By Alistair Smout
LONDON (Reuters) - Britain's top share index rose to its highest level so far in October on Tuesday, buoyed by signs of a deal on the U.S. budget and debt ceiling stalemate that has weighed on stock markets.
Miners and banks were lifted after U.S. Senate Majority Leader Harry Reid, a Democrat, said Senate leaders had made "tremendous progress" on working towards an agreement to avoid default after a day of talks on Monday with his Republican counterpart Mitch McConnell.

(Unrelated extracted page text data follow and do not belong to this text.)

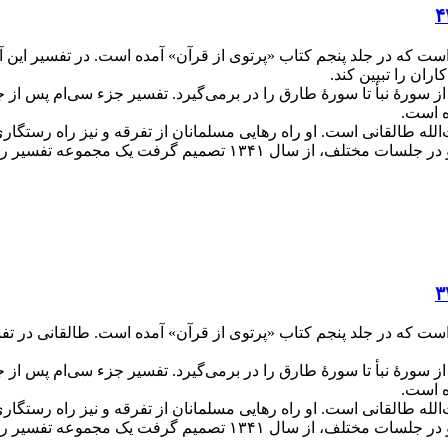
قلم آیت‌الله طالقانی است که در جلد پنجم کتاب «پرتوی از قرآن» آمده است. در ت
ان را تبیین کند.
سورۀ نبأ تا سورۀ طارق را در برمی‌گیرد. تفسیر جزء سی‌ام پس از 
ت‌الله طالقانی است. او راه رهایی مسلمانان از تفرقه و نیز راه رستگ
ه تفسیر را به رشته تحریر درآورده و منتشر کند.
قلم آیت‌الله طالقانی است که در جلد پنجم کتاب «پرتوی از قرآن» آمده است. طالقا
سورۀ نبأ تا سورۀ طارق را در برمی‌گیرد. تفسیر جزء سی‌ام پس از 
ت‌الله طالقانی است. او راه رهایی مسلمانان از تفرقه و نیز راه رستگ
ه تفسیر را به رشته تحریر درآورده و منتشر کند.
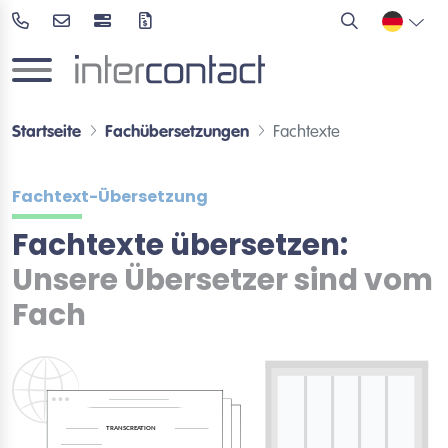
Startseite
Fachübersetzungen
Fachtexte
Fachtext-Übersetzung
Fachtexte übersetzen:
Unsere Übersetzer sind vom
Fach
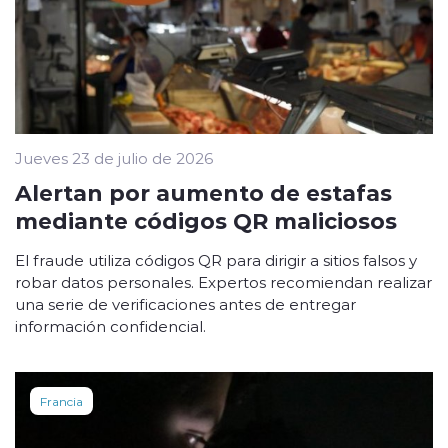
Jueves 23 de julio de 2026
Alertan por aumento de estafas
mediante códigos QR maliciosos
El fraude utiliza códigos QR para dirigir a sitios falsos y
robar datos personales. Expertos recomiendan realizar
una serie de verificaciones antes de entregar
información confidencial.
Francia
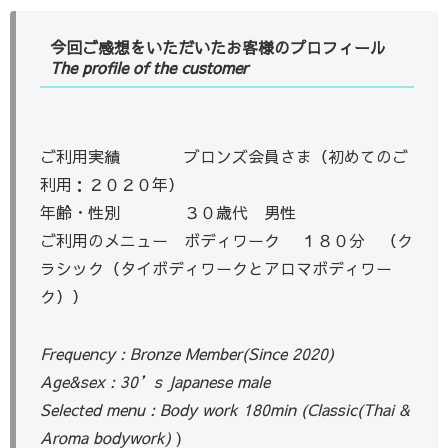
今回ご感想をいただいたお客様のプロフィール
The profile of the customer
ご利用実績 ブロンズ会員さま（初めてのご
利用：２０２０年）
年齢・性別 ３０歳代 男性
ご利用のメニュー ボディワーク １８０分 （ク
ラシック（タイボディワークとアロマボディワー
ク））
Frequency : Bronze Member(Since 2020)
Age&sex : 30’s Japanese male
Selected menu : Body work 180min (Classic(Thai &
Aroma bodywork)
)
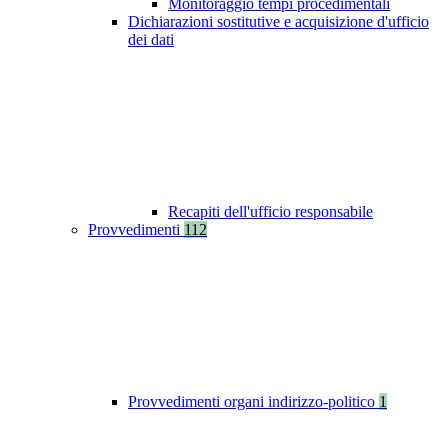
Monitoraggio tempi procedimentali
Dichiarazioni sostitutive e acquisizione d'ufficio
dei dati
Recapiti dell'ufficio responsabile
Provvedimenti
112
Provvedimenti organi indirizzo-politico
1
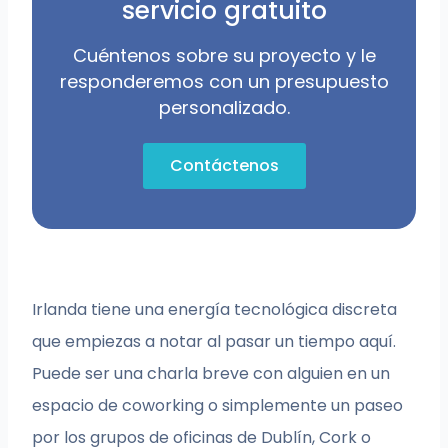
servicio gratuito
Cuéntenos sobre su proyecto y le
responderemos con un presupuesto
personalizado.
Contáctenos
Irlanda tiene una energía tecnológica discreta
que empiezas a notar al pasar un tiempo aquí.
Puede ser una charla breve con alguien en un
espacio de coworking o simplemente un paseo
por los grupos de oficinas de Dublín, Cork o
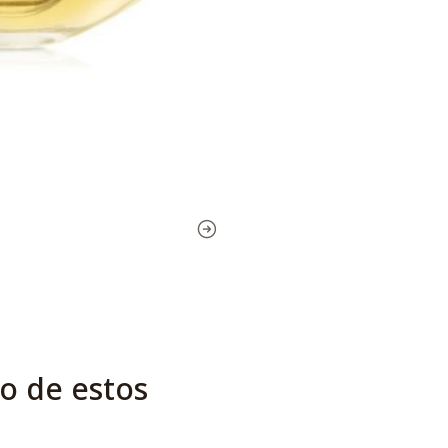
o de estos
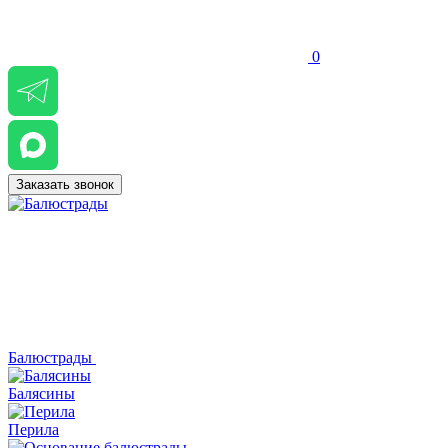
0
Заказать звонок
Балюстрады
Балясины
Перила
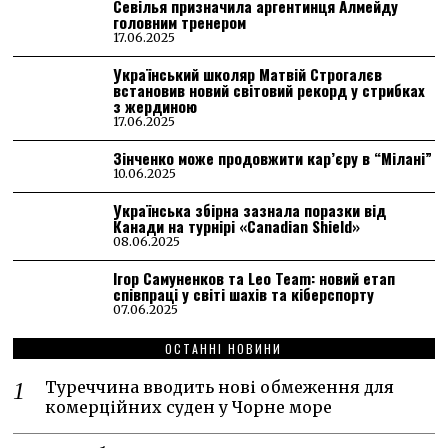
Севілья призначила аргентинця Алмейду
головним тренером
17.06.2025
Український школяр Матвій Строгалєв
встановив новий світовий рекорд у стрибках
з жердиною
17.06.2025
Зінченко може продовжити кар’єру в “Мілані”
10.06.2025
Українська збірна зазнала поразки від
Канади на турнірі «Canadian Shield»
08.06.2025
Ігор Самуненков та Leo Team: новий етап
співпраці у світі шахів та кіберспорту
07.06.2025
ОСТАННІ НОВИНИ
Туреччина вводить нові обмеження для
комерційних суден у Чорне море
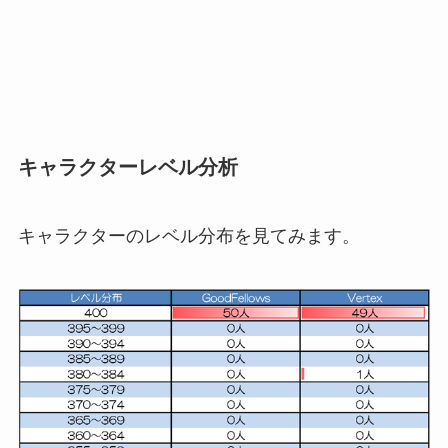
キャラクターレベル分析
キャラクターのレベル分布を見てみます。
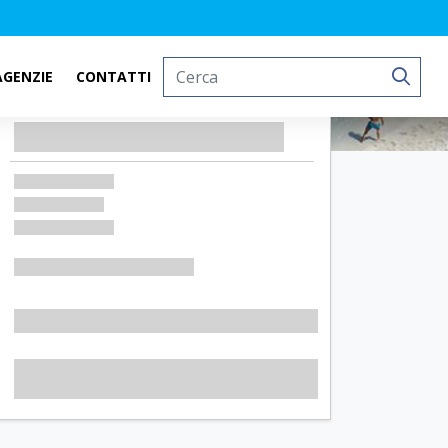
AGENZIE
CONTATTI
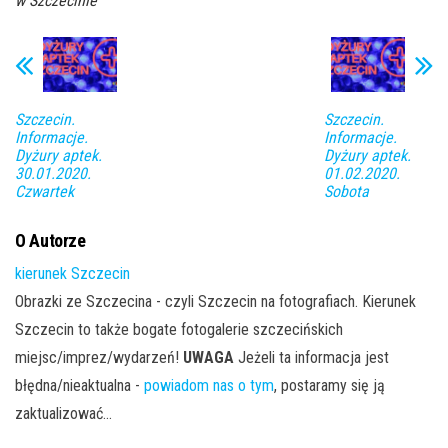
w Szczecinie
Szczecin.
Szczecin.
Informacje.
Informacje.
Dyżury aptek.
Dyżury aptek.
30.01.2020.
01.02.2020.
Czwartek
Sobota
O Autorze
kierunek Szczecin
Obrazki ze Szczecina - czyli Szczecin na fotografiach. Kierunek
Szczecin to także bogate fotogalerie szczecińskich
miejsc/imprez/wydarzeń!
UWAGA
Jeżeli ta informacja jest
błędna/nieaktualna -
powiadom nas o tym
, postaramy się ją
zaktualizować...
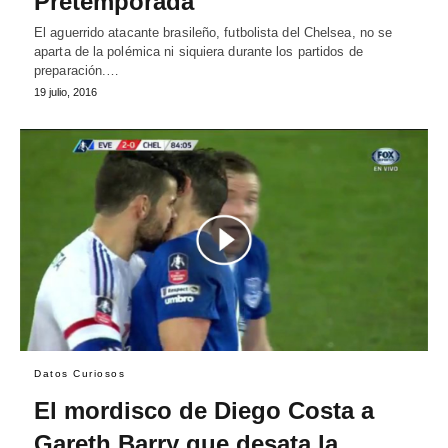
Pretemporada
El aguerrido atacante brasileño, futbolista del Chelsea, no se
aparta de la polémica ni siquiera durante los partidos de
preparación.…
19 julio, 2016
Datos Curiosos
El mordisco de Diego Costa a
Gareth Barry que desata la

U.S. senators expressed hope that a bipartisan deal could emerge on Tuesday to end Washington's fiscal crisis even as Republicans in the House of Representatives said they were working on a separate plan.
"The market is coming around to the idea that the 17th is not a hard deadline, and there seems to have been progress towards a resolution," said James Butterfill, global equity strategist at Coutts.
"We're rallying already on hopes for a deal. There may not be much room for another relief rally. My target for the FTSE is 6,550, and we're very close to that, so there isn't a significant amount of upside left."
The blue-chip FTSE 100 index closed 0.6 percent higher, or up 41.46 points, to 6,549.11 points, having hit its highest since September 27, which was before the political deadlock that partially shut down the U.S. government.
Concerns that the United States will hit the $16.7 trillion (10.44 trillion pounds) U.S. debt ceiling on Thursday have weighed on markets since the beginning of the month, when the political deadlock took hold.
Stocks sensitive to optimism over the global economy were the biggest gainers, with financials and basic material stocks combining to add more than 21 points to the index.
Miner Rio Tinto gained 4.4 percent, the top FTSE riser, and added the most points to the FTSE 100 after posting record coal and iron ore output in the third quarter and boosting its forecast copper output for 2013.
But Burberry missed out on the FTSE 100's rally, slumping 7.6 percent to make it the worst-performing FTSE stock after the group lost its CEO to technology and mobile phone group Apple.
Traders said the loss of CEO Angela Ahrendts marked another negative drag on the stock, which had already lost ground last week after warning of a slowdown in its important Chinese market.
"Burberry have had an unbelievable performance in what you might think would have been a difficult few years for a company like theirs...And that good performance has been partly as a result of strong leadership," IG sales trader Will Hedden said.
"They may not start struggling as a company overnight, but in the long run it could definitely have an effect."
Shares in Capita closed 3.6 percent lower after a drop in late trade on the news that Invesco Perpetual UK equities fund manager Neil Woodford will leave the company after 25 years. Invesco holds a 22 percent stake in Capita.